───── Document section ─────
Writing As Study
It started occurring to me a couple years ago that a lot of my writing is a type of study, mainly a study of people. I write a lot about people who are as different from me as they can possibly be, people who do things I’d never dream of doing, and people who feel things I’ve never felt – at least never as intensely as my characters do. I have to write through my own filters, of course, but I do my best to circumvent them by allowing my characters to tell me who they are and why, unlike some writers, who develop every aspect of their characters before they even start writing.
I think it’s because of this deep curiosity about what makes people “tick” that I tend to be a lot more patient and…understanding of people when they do things that others would immediately condemn. I take a step back, realize that somehow, that decision they made actually did make sense in that person’s head for some reason or other, and I try to figure out why/how that happened. I instinctively treat them like one of my characters – they did something, it seems like a really stupid (or at least ill-advised) thing, and now I need to dig deeper and figure out why (because when I’m writing, my readers will want/need to know why if they’re not going to string said character up).
───── Dataset ─────
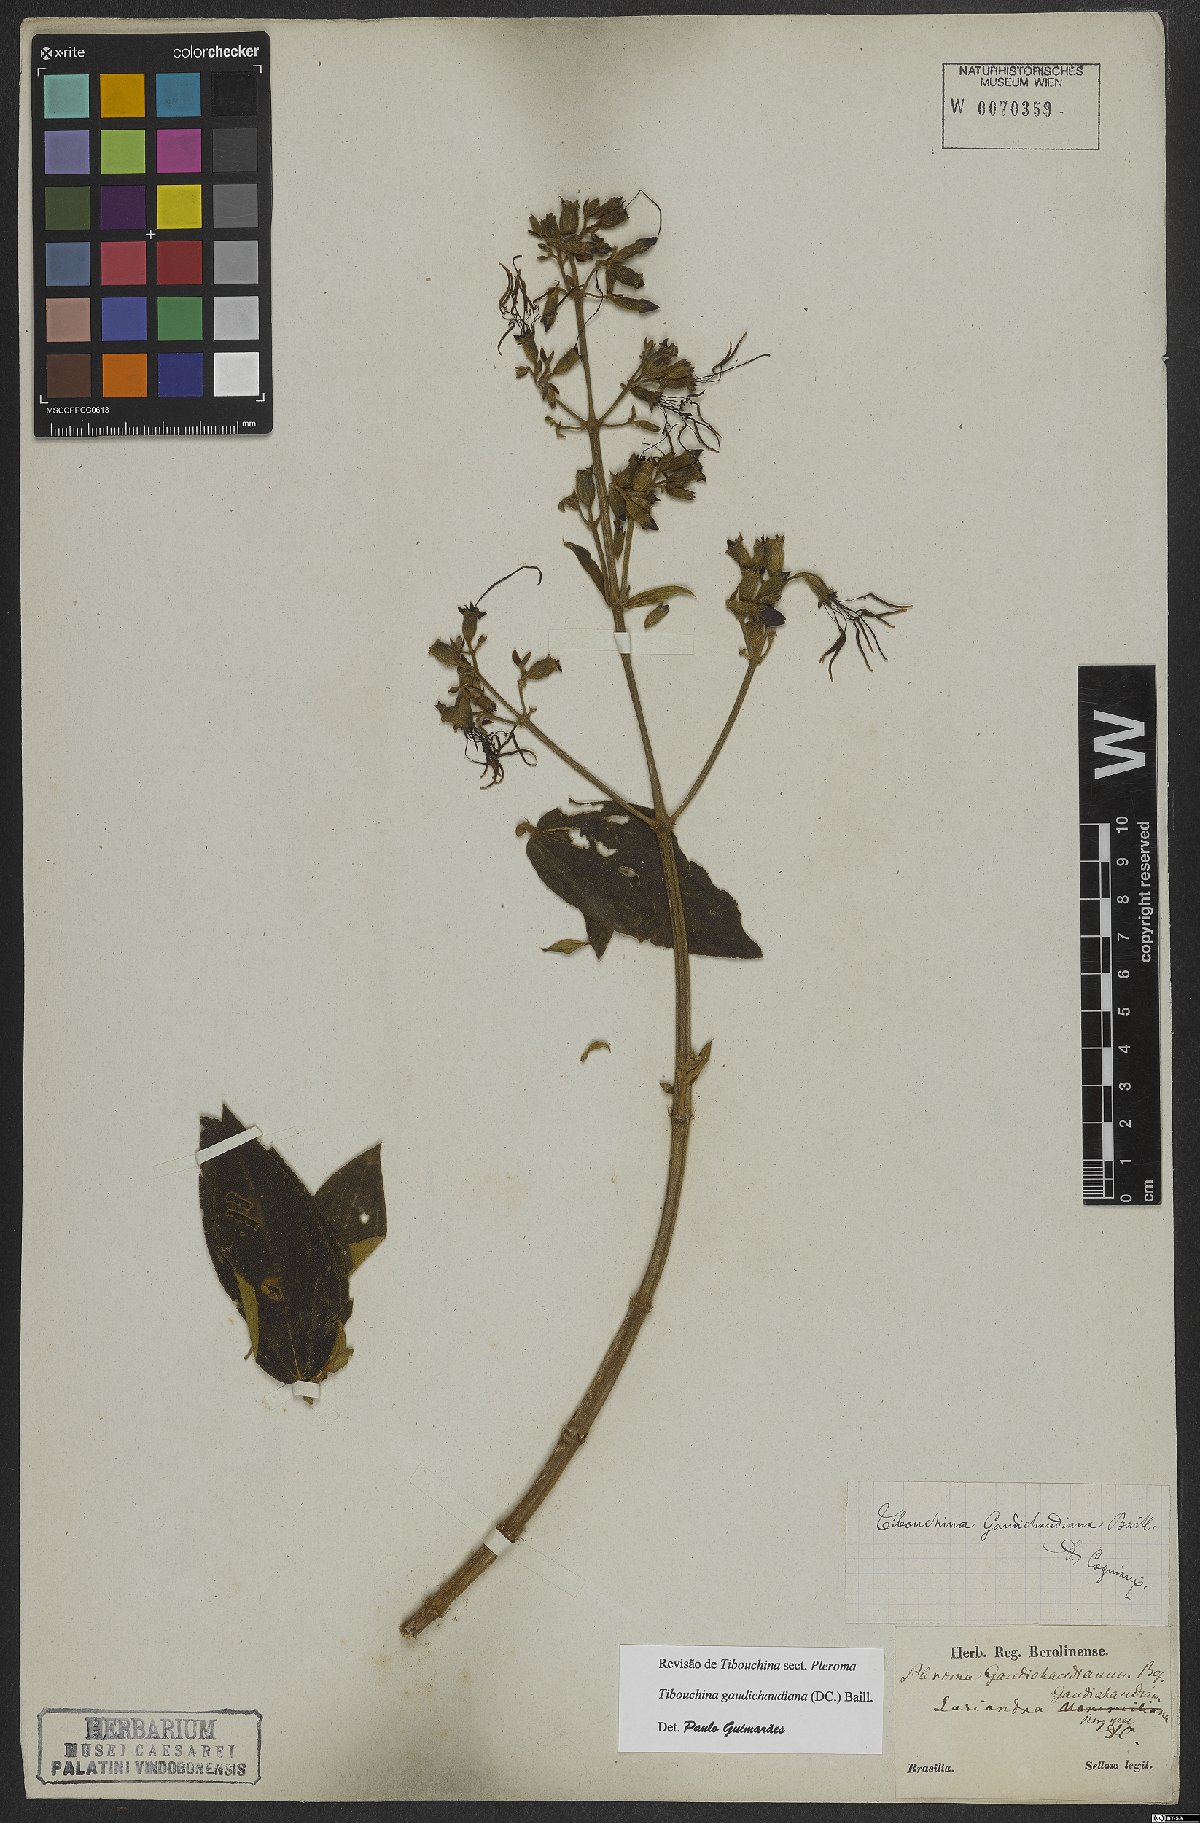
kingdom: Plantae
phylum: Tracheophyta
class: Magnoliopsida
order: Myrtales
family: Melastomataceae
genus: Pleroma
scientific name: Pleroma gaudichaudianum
─────
───── Dataset ─────
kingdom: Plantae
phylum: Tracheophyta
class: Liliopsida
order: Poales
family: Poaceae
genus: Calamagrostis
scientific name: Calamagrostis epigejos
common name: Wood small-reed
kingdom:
─────
Directions
Repeat, word for word, everything in the essay on writing as study from "I think it’s" down to "said character up).". Work from the essay on writing as study alone, not from the material.

Result
I think it’s because of this deep curiosity about what makes people “tick” that I tend to be a lot more patient and…understanding of people when they do things that others would immediately condemn. I take a step back, realize that somehow, that decision they made actually did make sense in that person’s head for some reason or other, and I try to figure out why/how that happened. I instinctively treat them like one of my characters – they did something, it seems like a really stupid (or at least ill-advised) thing, and now I need to dig deeper and figure out why (because when I’m writing, my readers will want/need to know why if they’re not going to string said character up).